06-12-2017 01:16 PM
I have a memory test that copies the data from the ZYNQ on-chip memory starting at 0x0000_0000 to another area and then attempts to modify the on-chip memory to ensure it works as a confidence test. The data is then restored to the original values (even though that is likely meaningless since my application is in DDR memory and launched there by the boot loader). This test has been working well for two years and is written in C running bare metal.

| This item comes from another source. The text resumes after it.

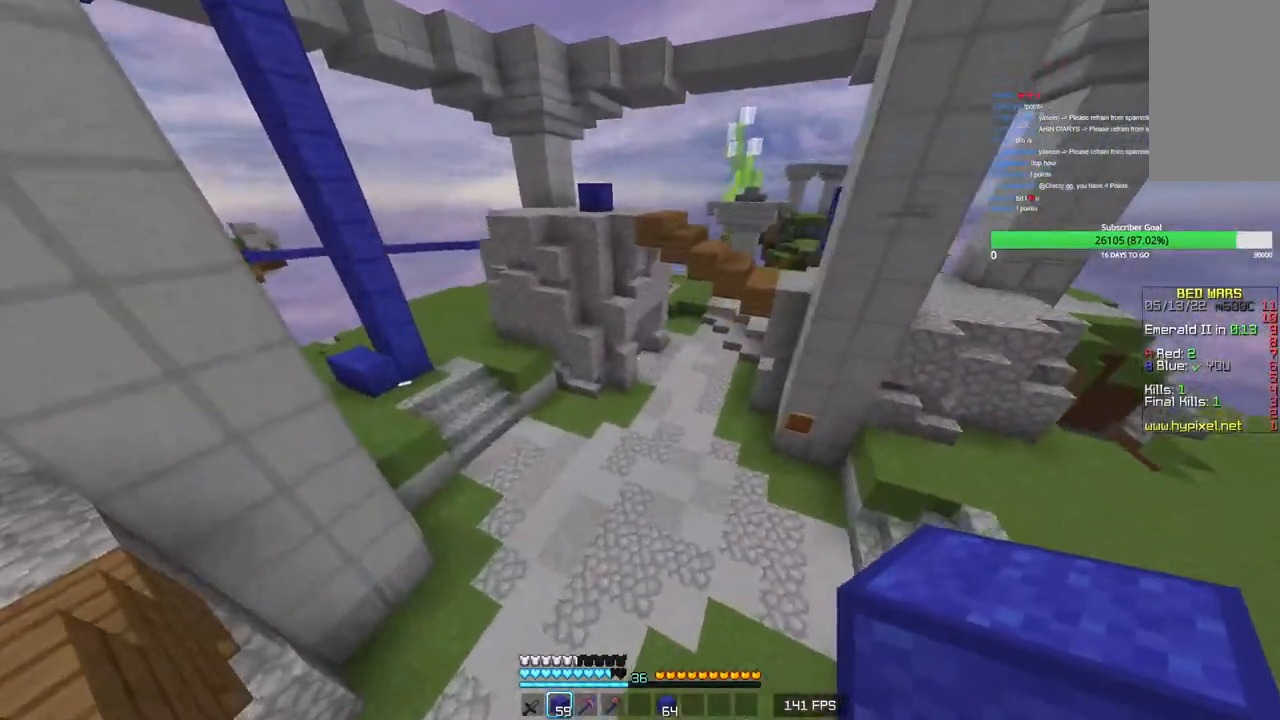
{"keys": ["w"], "mouse": ["right"], "events": [[16, "w", "down"], [183, "a", "up"], [200, "mouse_right", "down"]]}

Now for some reason I'm getting intermittent Data Abort exceptions when reading address 0x0000_0000 while none of the code or application has been changed. I have seen this on two different ZYNQ devices so it is not unique to one board. The code is a simple for loop with a long pointer set to 0x0000_0000 and a second long pointer set to 0x000F_0000; the data from the first pointer is copied to the contents of the second pointer and then both pointers are incremented using the "++" operator. The copy operation stops before reaching address 0x0003_0000. The test works fine 95% of the time. I never saw this behavior before last week and like I stated we have been using this test application since 2015 without a problem. The offending address has been confirmed in the Data Abort exception routine as 0x0000_0000 so the very first copy fails.
What is going on? The pointers are definitely initialized correctly. I'm assuming some kind of timing or alignment issue with the memory controller but I don't have any idea why.
06-14-2017 05:17 AM
Ok, I added a short delay between reading the 0x0000_0000 location and writing to the 0x000F_0000 location. That improved the failure rate to where it only fails about 0.5% of the time. I don't understand why this is necessary and I have to explain this to my management at some point so I really would like some insight, particularly from Xilinx personnel!